Unfallschutz im Ausland

06. Oktober, 2015

Gesetzlicher Unfallschutz im Ausland – wann besteht er weiter?

Zunehmend werden Arbeitnehmer für ihr Unternehmen im Ausland tätig. Die Dienstreise ist die häufigste Form einer Arbeit im Ausland. Verstärkt sind jedoch auch längerfristige Tätigkeiten außerhalb des Heimatlandes üblich. Sie müssen ebenfalls angemessen abgesichert sein.

Für welche Beschäftigungsverhältnisse besteht Versicherungsschutz?

Bei der Dienstreise sind die Rahmenbedingungen meist sehr klar: Der Arbeitnehmer fährt von dann bis dann dort und dort hin. Meist liegen die Reisepapiere einschließlich Datumsangaben bereits vor, gesetzliche Reisebestimmungen sind erfüllt.
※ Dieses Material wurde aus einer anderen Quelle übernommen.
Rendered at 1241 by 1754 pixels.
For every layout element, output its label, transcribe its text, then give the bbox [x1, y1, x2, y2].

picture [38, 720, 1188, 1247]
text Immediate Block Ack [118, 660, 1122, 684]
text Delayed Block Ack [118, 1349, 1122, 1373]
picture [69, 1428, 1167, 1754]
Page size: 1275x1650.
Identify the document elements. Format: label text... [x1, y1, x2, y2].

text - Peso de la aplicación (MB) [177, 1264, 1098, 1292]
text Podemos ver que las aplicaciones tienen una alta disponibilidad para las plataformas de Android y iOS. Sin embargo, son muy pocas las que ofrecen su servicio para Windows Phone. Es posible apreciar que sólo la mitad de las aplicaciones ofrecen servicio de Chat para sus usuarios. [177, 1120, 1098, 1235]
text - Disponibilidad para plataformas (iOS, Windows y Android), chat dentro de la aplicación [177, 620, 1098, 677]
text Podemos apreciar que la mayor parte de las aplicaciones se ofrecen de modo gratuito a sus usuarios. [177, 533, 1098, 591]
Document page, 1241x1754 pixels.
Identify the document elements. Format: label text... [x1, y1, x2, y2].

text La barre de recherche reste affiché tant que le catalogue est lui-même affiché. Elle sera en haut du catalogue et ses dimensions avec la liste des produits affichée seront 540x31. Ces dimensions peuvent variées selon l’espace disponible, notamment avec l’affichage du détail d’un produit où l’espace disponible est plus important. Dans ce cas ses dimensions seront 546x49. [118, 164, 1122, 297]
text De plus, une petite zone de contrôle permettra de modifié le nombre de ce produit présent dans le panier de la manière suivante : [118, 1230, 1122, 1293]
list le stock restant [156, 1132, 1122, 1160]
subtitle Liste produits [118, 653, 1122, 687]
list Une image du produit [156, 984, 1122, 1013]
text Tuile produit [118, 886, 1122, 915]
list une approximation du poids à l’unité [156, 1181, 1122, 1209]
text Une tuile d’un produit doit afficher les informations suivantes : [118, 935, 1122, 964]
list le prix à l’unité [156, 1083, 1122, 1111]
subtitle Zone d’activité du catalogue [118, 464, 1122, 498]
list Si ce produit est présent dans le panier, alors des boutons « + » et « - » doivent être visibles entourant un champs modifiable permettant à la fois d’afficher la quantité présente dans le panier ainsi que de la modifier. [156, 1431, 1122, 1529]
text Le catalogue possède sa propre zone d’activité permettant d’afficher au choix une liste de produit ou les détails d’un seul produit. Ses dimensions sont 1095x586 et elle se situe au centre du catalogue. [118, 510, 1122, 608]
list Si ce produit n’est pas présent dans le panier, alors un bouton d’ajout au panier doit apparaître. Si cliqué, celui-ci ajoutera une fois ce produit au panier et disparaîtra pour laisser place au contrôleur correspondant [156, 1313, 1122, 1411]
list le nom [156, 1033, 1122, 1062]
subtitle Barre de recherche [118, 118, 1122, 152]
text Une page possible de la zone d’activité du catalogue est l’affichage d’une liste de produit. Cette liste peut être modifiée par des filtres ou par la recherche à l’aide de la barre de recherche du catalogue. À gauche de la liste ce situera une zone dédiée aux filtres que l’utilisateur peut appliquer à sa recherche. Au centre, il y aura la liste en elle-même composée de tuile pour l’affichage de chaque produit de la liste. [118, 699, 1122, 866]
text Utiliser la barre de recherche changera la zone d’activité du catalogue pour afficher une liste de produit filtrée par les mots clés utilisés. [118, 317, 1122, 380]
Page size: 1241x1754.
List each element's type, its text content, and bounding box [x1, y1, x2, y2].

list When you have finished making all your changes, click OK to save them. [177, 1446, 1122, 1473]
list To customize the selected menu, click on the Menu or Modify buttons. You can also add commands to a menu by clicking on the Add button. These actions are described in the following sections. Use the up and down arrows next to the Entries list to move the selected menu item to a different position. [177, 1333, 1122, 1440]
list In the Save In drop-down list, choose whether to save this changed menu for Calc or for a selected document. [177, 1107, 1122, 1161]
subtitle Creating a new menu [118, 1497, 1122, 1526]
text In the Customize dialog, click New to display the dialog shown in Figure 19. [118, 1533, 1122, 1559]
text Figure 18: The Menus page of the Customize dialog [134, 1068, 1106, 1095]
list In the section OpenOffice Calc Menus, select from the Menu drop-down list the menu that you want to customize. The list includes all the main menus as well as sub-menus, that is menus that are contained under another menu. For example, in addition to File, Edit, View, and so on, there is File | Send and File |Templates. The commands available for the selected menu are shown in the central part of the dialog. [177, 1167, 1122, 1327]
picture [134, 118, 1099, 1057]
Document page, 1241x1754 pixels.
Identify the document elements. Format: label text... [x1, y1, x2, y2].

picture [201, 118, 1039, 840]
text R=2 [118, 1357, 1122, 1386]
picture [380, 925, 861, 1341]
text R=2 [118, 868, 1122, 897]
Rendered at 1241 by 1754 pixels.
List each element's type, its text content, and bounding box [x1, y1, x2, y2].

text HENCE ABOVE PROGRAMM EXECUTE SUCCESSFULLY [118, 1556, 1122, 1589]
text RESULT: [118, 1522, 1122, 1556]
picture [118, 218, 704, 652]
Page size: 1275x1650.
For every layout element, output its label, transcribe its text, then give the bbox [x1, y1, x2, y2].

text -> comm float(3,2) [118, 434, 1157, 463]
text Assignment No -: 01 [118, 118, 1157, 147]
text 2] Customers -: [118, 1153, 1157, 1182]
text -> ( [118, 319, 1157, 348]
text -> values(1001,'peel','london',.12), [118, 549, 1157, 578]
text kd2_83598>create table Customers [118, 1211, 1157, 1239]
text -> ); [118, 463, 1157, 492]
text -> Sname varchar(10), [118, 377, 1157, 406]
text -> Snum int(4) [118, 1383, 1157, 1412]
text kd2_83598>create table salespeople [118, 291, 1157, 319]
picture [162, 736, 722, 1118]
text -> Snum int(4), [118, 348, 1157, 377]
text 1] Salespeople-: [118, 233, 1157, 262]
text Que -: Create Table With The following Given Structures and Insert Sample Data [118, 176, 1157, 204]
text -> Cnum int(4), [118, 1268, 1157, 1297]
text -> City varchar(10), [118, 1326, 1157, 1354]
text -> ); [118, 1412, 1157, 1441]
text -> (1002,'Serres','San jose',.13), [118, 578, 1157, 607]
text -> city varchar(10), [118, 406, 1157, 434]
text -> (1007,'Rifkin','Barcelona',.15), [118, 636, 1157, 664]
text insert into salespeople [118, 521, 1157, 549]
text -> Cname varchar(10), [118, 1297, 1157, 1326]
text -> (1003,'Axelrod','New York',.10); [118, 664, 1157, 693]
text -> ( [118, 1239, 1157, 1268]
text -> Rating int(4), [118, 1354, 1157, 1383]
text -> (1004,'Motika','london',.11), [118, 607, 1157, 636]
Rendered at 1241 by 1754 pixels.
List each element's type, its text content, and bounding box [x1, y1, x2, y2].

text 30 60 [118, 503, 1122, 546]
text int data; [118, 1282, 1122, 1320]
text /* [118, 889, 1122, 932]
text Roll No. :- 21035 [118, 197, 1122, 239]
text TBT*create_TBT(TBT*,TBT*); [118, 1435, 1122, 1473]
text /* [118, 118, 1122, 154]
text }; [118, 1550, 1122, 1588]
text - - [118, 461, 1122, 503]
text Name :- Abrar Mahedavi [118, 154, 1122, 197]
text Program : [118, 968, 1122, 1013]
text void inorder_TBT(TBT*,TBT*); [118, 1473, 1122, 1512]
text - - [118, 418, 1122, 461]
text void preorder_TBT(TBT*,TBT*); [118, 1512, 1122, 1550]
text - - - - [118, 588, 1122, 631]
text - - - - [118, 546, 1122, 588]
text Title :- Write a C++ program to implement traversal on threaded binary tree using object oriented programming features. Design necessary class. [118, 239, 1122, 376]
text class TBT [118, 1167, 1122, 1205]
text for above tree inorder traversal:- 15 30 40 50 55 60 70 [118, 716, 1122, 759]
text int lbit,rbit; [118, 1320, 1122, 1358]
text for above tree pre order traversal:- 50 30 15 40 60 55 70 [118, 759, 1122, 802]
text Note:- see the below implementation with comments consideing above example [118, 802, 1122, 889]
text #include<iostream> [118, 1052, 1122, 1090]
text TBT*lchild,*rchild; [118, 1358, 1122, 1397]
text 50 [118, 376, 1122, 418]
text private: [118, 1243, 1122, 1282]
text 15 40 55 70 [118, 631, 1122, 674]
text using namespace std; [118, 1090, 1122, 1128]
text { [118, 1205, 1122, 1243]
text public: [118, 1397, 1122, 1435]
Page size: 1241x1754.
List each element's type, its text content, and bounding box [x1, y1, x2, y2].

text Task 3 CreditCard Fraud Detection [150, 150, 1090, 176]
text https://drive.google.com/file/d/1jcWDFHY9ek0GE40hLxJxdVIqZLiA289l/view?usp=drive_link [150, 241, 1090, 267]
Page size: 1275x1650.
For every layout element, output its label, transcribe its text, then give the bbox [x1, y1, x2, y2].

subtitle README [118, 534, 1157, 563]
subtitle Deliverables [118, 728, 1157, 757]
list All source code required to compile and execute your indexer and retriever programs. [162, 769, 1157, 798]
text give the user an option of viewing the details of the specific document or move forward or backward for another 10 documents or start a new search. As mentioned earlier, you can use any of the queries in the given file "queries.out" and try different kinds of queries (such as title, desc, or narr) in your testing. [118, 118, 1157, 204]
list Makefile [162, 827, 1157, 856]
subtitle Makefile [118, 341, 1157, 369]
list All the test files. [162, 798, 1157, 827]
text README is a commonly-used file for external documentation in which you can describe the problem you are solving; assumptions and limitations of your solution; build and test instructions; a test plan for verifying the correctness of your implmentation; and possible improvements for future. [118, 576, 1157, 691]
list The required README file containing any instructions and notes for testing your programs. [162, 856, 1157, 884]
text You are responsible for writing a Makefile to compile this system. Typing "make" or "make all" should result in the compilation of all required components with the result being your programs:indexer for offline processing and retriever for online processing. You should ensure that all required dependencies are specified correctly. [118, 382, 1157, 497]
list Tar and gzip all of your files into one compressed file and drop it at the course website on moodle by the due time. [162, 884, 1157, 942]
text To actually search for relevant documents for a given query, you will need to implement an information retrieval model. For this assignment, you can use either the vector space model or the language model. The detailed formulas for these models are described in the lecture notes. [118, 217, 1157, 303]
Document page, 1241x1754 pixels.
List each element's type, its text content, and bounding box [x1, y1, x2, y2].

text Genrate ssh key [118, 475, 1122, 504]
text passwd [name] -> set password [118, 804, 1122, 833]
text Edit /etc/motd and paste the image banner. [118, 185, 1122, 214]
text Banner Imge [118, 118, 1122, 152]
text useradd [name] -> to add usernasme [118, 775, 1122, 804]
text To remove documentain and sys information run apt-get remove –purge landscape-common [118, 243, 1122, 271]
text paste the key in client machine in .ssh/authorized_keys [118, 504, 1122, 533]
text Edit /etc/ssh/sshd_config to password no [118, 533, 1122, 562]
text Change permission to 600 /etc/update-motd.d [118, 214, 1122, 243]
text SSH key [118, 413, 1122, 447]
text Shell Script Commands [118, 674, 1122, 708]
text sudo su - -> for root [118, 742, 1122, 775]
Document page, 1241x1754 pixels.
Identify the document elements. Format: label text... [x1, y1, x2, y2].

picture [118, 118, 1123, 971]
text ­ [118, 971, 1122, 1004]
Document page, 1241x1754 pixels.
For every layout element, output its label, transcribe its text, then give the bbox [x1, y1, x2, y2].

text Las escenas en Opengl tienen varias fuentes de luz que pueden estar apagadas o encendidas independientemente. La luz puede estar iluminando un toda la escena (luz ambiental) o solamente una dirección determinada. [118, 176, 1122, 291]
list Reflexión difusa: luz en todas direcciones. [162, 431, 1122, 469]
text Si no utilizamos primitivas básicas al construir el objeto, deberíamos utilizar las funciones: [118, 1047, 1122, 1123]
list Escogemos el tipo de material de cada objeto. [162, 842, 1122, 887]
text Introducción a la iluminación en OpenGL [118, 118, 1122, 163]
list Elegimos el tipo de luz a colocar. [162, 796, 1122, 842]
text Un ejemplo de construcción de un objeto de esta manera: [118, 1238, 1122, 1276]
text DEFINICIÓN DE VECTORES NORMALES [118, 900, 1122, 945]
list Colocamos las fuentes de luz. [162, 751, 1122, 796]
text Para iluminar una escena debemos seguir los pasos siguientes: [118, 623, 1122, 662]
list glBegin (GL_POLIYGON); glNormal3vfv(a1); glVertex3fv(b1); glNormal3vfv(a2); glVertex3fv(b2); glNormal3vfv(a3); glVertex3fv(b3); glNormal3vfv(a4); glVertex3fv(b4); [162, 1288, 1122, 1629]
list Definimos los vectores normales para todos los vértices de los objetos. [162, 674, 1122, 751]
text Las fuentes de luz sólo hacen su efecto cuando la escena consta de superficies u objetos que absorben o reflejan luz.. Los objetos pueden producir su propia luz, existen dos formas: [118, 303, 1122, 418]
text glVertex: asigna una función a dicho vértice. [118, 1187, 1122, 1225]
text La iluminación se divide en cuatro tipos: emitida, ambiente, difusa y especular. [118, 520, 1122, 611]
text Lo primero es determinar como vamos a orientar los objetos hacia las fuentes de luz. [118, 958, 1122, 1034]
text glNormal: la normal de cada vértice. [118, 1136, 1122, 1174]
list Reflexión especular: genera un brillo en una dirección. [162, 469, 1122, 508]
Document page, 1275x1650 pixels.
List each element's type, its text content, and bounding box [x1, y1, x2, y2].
Neben der meist eher zeitlich kurzen Dienstreise existieren jedoch andere Formen, wie Arbeitnehmer für ihr Unternehmen im Ausland tätig werden können. Insbesondere dann, wenn die Arbeit längerfristig geplant ist.

  • Expatriates Eine häufige Form, einen Arbeitnehmer längerfristig im Ausland zu beschäftigen, finden Unternehmen in der sog. Entsendung. Kurz gesagt: Der Arbeitnehmer behält sein grundlegendes Beschäftigungsverhältnis beim aktuellen Arbeitnehmer bei – das kann aktiv oder unter bestimmten Bedingungen auch ruhend sein – übernimmt eine Arbeitsposition bei einer Niederlassung oder in einem Tochterunternehmen im Ausland und steigt – zumindest planmäßig – nach seiner Rückkehr wieder beim entsendenden Unternehmen ein.

    Auf Grund eines Entsendungs-Verhältnisses besteht der gesetzlich garantierte Unfallschutz im Ausland für die Arbeitstätigkeit und alle Wege rund um die Arbeit fort.

    Die nötigen Eckdaten müssen im Expatriate-Vertrag festgehalten sein:

  • Zeitlich begrenzter Aufenhalt im Ausland, das kann aber auch Jahre umfassen
  • Arbeitsbereich im entsendenden Unternehmen oder in einem Unternehmensteil oder in einer Tätigkeit „auf Rechnung“ des entsendenden Unternehmens
  • Rückkehr in das Unternehmen nach Ende des Auslandsaufenthalts. 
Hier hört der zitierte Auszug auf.